Djs v LJT

Case

[2002] HCATrans 90

No judgment structure available for this case.

IN THE HIGH COURT OF AUSTRALIA

Office of the Registry
  Brisbane  No B95 of 2001

B e t w e e n -

DJS

Applicant

and

LJT

Respondent

Application for special leave to appeal

KIRBY J
HAYNE J

TRANSCRIPT OF PROCEEDINGS

AT BRISBANE ON TUESDAY, 19 MARCH 2002, AT 1.40 PM

Copyright in the High Court of Australia

MR C.J. CARRIGAN:   May it please the Court, I appear on behalf of the applicant, with my learned junior, MR D.H. KATTER.  (instructed by Madden & Co)

MR J.S. DOUGLAS, QC:   May it please the Court, I appear on behalf of the respondent, with my learned friend, MS J. BRASCH.(instructed by Women’s Legal Service Inc)

KIRBY J:   Yes, Mr Carrigan.

MR CARRIGAN:   May it please the Court, this application raises the following special points:  firstly, whether the Full Court of the Family Court’s latest formulation of guidelines for trial judges in the case of Re F: Litigant in person guidelines, (2001) FLC 93-072, has compromised the impartiality and neutrality of the trial judge. The second issue on which special leave is sought is whether those guidelines in Re F, with respect to children’s issues pursuant to section 68F(2) of the Family Law Act, oblige the trial judge to conduct a trial which is strictly adversary, requiring full presentation of all factual matters and full cross‑examination of all issues or, alternatively, whether the court should proceed pursuant to section 97(3) of the Act and pursuant to Order 4, rule 4 of the Family Law Rules, “proceed without undue formality and ensure the proceedings are not protracted by adopting such an approach.”

In respect of the first of those issues, that is, the formulation of the guidelines ‑ ‑ ‑

HAYNE J:   Would we ever get to those?

MR CARRIGAN:   Yes.

HAYNE J:   Let it be assumed that you got leave, would not the first question be whether there was error shown in the court directing as it has, in effect, that the matter go back for a retrial?

MR CARRIGAN:   Yes.

HAYNE J:   Why would we ever get to the way in which this particular trial occurred?

MR CARRIGAN:   Because, your Honour, the Full Court proceeded really on a two‑step process to get to that point.  In our submission it decided, having reviewed what happened before the trial judge, it then went on to consider the application for fresh evidence and the first step it embarked upon was to determine the question of procedural fairness, whether that had occurred.

HAYNE J:   Where you have litigants, one of whom at trial was in person, and what has happened is that there is an order for retrial of the issues, the fear I have is that we are left having a considerable picnic to determine questions of law but really there are some real litigants out there. Mr Carrigan, why should they not go back, have the matter litigated and determined?

MR CARRIGAN:   For two reasons.  One is, as I was submitting, that if there has been no procedural unfairness in the first place, why go back?  We submit that that is really one of the issues that involves a special leave application so that if that is successful and it is found that the guidelines which we submit were considered were improperly formulated and that a lesser onus was on the trial judge in the first place, there would be procedural fairness at the trial and there would be no reason for a retrial to consider fresh issues.

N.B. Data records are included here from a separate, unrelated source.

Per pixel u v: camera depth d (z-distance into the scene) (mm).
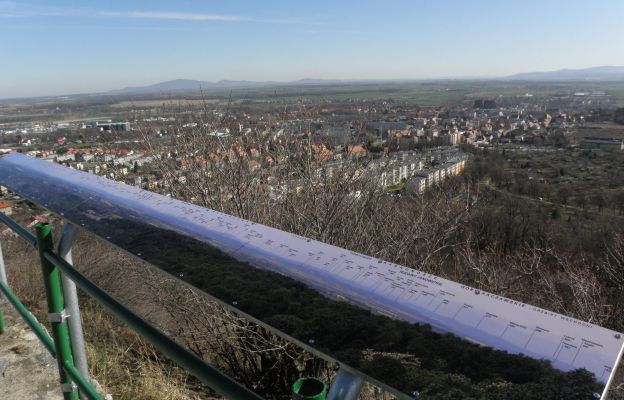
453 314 744
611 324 5406
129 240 1196
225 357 3658
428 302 783
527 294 5633
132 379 2857
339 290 847
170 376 3008
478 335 688
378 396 2635
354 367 688
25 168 2152
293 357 3113
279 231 1161
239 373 3586
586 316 5129
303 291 858
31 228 2840
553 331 680
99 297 1283
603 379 582
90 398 1524
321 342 731
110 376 2867
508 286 5305
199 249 1087
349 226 4066
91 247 5445
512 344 662
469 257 5246
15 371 2611
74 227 1501
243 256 1031
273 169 4270
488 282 5230
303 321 779
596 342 647
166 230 1230
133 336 3869
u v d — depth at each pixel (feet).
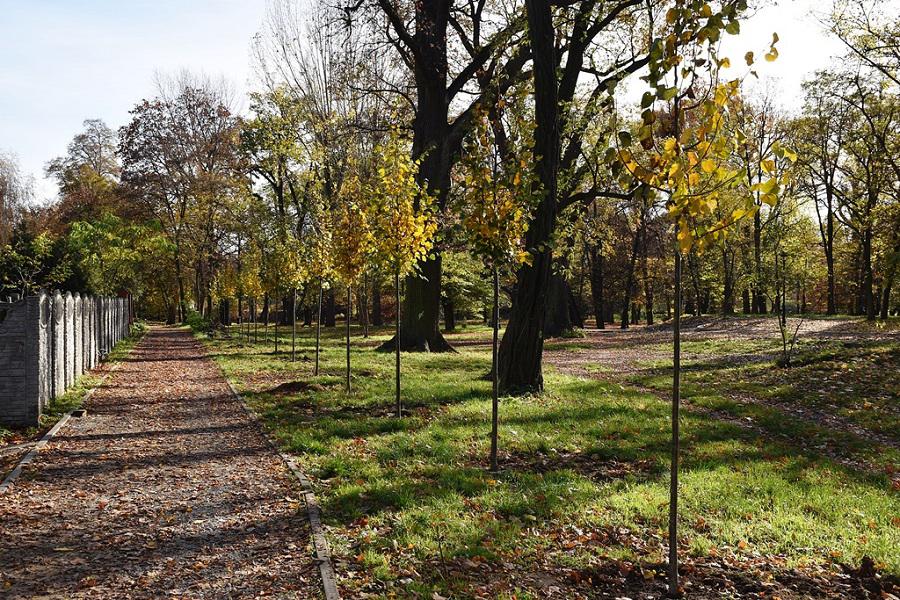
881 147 72.69
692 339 93.71
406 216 33.58
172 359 74.43
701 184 13.38
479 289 137.69
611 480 22.86
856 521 19.57
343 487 21.12
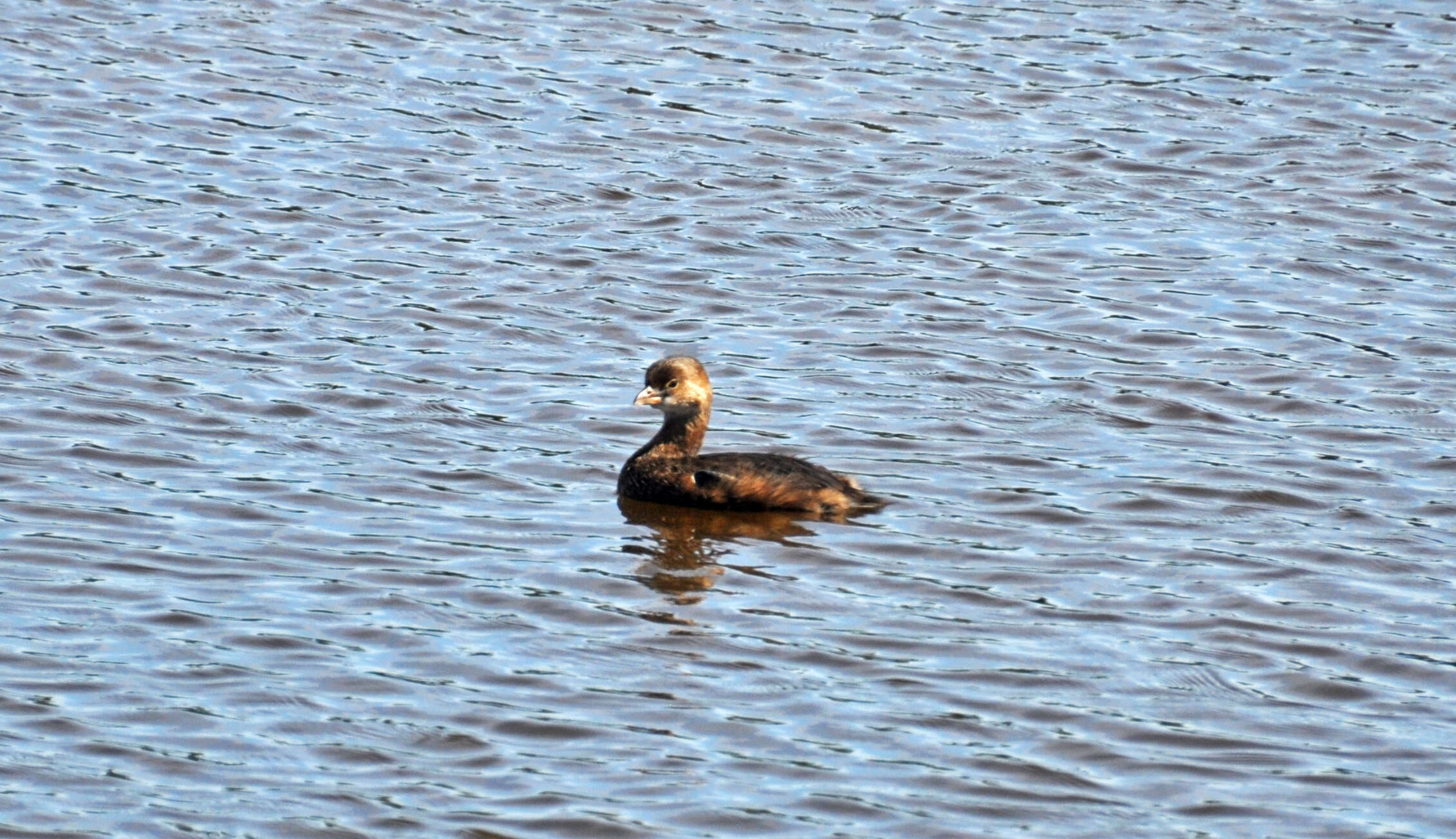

HAYNE J:   At the end of the day, what order do we make?  You pitch it at this level of guidelines.  The one thing we are not going to do is make a declaration guidelines are good, bad or indifferent in the form in which they are.  If you got leave, what order would you get?  The one you want is that the decision of the trial judge stand.

MR CARRIGAN:   Yes.

HAYNE J:   What assistance is that to the law if we do that?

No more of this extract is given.